So is he supposed to put a gun to LB's head and make him play him?


----------



## Max Payne (Mar 2, 2004)

> Originally posted by <b>MemphisX</b>!
> 
> 
> So is he supposed to put a gun to LB's head and make him play him?


 Nowadays it seems that would be the only way for him to get playing time.


----------



## Damian Necronamous (Jun 10, 2002)

His time will never come with the Pistons. They have Big Ben and they just signed Wallace and McDyess to long-term deals.


----------



## Sir Patchwork (Jan 12, 2005)

When does his contract expire?


----------



## jaja (Jan 4, 2005)

Darko Milièiæ: "Maybe it would have been better had I stayed in Europe”


Eighteen months ago, Darko Milicic became the best ranked European basketball player in the history of the NBA draft, when Detroit picked him from the second place between huge talents Lebron James and Carmelo Anthony. In one year and a half, Lebron and Melo became stars on and off the court, while the former Hemofarm player didn’t make it further than the Pistons’ bench.

“I’m trying through practice to drive that negative energy out and everything I carry inside, with some extra work… I don’t know, I hope that things will be much better, for now it is like it is… Maybe I will have to speak to the management to see what plans they have with me, since I don’t believe that I will be able to hold on like this the whole season.”

Milicic tries now to make the most of every playing opportunity, like he has shown to the viewers of TV B92 against Miami.

“I’m here to help the team. This team, the guys are very good and so when I go in I don’t think about anything else but to help the team, to do what I can… I didn’t get much opportunity, a few maybe…"

The Pistons GM Joe Dumars insisted that Milicic be brought to Motor City and therefore it is unlikely that the young center will be traded.

“The situation is such that Joe Dumars wouldn’t want to lose me, since he is the man who drafted me and he certainly wouldn’t want me to be traded, since it would mean that he was wrong. So I don’t think he would wan that I be traded, but Larry is Larry, Larry Brown knows best what he has to do. He’s been in the league so long, he’s one of the best coaches in the NBA, so I don’t believe that Joe Dumars would try to impose him anything – who’s to play and who isn’t. I think that he makes the team to suit him, he decides who’s to play and how long.”

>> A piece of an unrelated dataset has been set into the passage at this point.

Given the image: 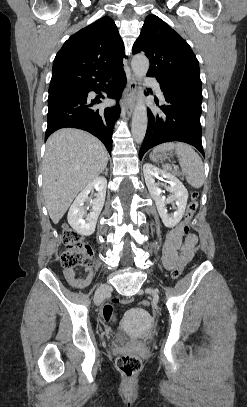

Milicic going to the NBA at just 18 years of age has incited a long debate, and after facing reality Milicic thinks that he has probably gone to the USA too early.

“Well, maybe it wasn’t the best decision after all. Certainly, the NBA is the NBA, I have improved a lot here practicing, mainly through individual work before and after practice, but it is possible that it would have been better for me had I stayed… Back then I kind of felt that I had outgrown that league, so I thought that should leave. Now it seems that I should have taken a middle-step and gone to Europe, but the worst thing is that there were no options for Europe… I had a contract with Hemofarm until 2009, and so the NBA was the sole option.”

Accidentally, Milicic’s career was also determined by the fact that he came to a championship team, in which there is no room for players still learning the game.

”Whether I made a mistake or no, who can tell. Maybe I was unlucky a bit, had I gone to another team, I would surely have played more, in any other team… But it is like it is… I landed to this team where there are six big men, a championship team; they have the ambition to go for a repeat… That’s fate, we’ll see.”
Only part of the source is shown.